I think I’ll run a 23 mile trail (er, forest road) race (The Catsmacker). Sure, I doubt I’ve run more than 10 miles since the Ouachita 50k, but I keep telling myself:
“It’s only 23 miles.”
And, no matter how hard I think about it, I cannot see the absurdity of this statement. I know that it’s almost a marathon, that rocks on the forest roads are hard on the joints, that the hills will be long and hot… I honestly think it’s not going to be that big of a deal. Sure, I’ll be sore, but that’s to be expected.
I’ll run ~7 miles today and probably throw in a couple more before the weekend. I think I’m gonna leave early on Friday and do some MTB riding from Lake Sylvia since my last attempt at doing so resulted in massive amounts of FAIL when I arrived to the campsite only to find it closed until the next weekend.
So yes, I plan on riding a bike for upwards of 4 hours on Friday and following it up with a difficult 23 mile run on Saturday. I’ve been thinking about stuff like this for a while. It goes without saying that the general population of people who don’t exercise on a regular basis are dumbfounded by just the thought of riding a bike a couple of hours or even running more than a few miles. However, I’ve grown increasingly aware of the fact that even some of my active “peers” view some of my outings as extraordinary.
I disagree.

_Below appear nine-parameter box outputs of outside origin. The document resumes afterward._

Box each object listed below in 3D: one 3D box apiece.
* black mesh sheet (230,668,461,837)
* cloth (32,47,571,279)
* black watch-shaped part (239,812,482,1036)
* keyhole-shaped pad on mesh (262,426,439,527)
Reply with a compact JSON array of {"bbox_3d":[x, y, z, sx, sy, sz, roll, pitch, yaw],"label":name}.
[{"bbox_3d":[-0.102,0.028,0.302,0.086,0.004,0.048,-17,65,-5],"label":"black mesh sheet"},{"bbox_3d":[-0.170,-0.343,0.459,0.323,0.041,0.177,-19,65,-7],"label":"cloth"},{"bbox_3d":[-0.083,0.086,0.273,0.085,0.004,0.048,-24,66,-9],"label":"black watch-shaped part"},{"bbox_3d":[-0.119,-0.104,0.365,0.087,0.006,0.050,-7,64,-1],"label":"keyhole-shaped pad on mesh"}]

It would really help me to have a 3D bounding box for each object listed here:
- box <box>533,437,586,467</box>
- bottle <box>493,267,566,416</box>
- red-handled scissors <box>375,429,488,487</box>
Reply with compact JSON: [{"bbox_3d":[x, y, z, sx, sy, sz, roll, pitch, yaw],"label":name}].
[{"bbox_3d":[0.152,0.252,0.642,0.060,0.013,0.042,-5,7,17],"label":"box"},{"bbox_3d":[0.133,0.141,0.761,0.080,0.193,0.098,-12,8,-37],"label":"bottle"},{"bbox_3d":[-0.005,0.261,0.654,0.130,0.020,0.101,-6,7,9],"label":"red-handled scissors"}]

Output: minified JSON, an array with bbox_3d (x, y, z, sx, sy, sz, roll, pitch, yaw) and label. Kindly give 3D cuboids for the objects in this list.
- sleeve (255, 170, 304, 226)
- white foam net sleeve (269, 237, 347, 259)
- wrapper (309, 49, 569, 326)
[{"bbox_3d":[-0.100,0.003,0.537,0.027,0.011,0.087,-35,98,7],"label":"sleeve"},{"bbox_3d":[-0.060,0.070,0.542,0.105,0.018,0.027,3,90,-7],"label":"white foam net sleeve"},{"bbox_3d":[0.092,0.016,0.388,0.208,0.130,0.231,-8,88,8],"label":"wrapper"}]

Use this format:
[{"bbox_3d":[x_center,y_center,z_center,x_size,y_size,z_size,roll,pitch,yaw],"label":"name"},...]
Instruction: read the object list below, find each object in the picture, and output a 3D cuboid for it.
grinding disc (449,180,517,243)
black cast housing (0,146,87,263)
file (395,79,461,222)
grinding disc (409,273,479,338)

I think you’re all capable.
I think that everyone has their own standards of what’s “possible.” As long as you have these standards, you view anyone who surpasses them is doing something “crazy” or “amazing.” You’re also setting limits for yourself when you have such standards because, to you, such things areÃ‚ “impossible.” So I’m writing this to encourage everyone who reads it to open their minds a bit and stop thinking in terms of what is within your perception of “normal” physiological limitations and start exploring just how hard you can push yourself. Go ahead- do some two-a-days. Go for a ride or run that’s twice the distance that you’ve ever gone. Do those things on back to back days. Hell, do them on the same day. My point is, stop limiting yourself to the accepted standards of what’s “possible” or “normal.” You can be better than that.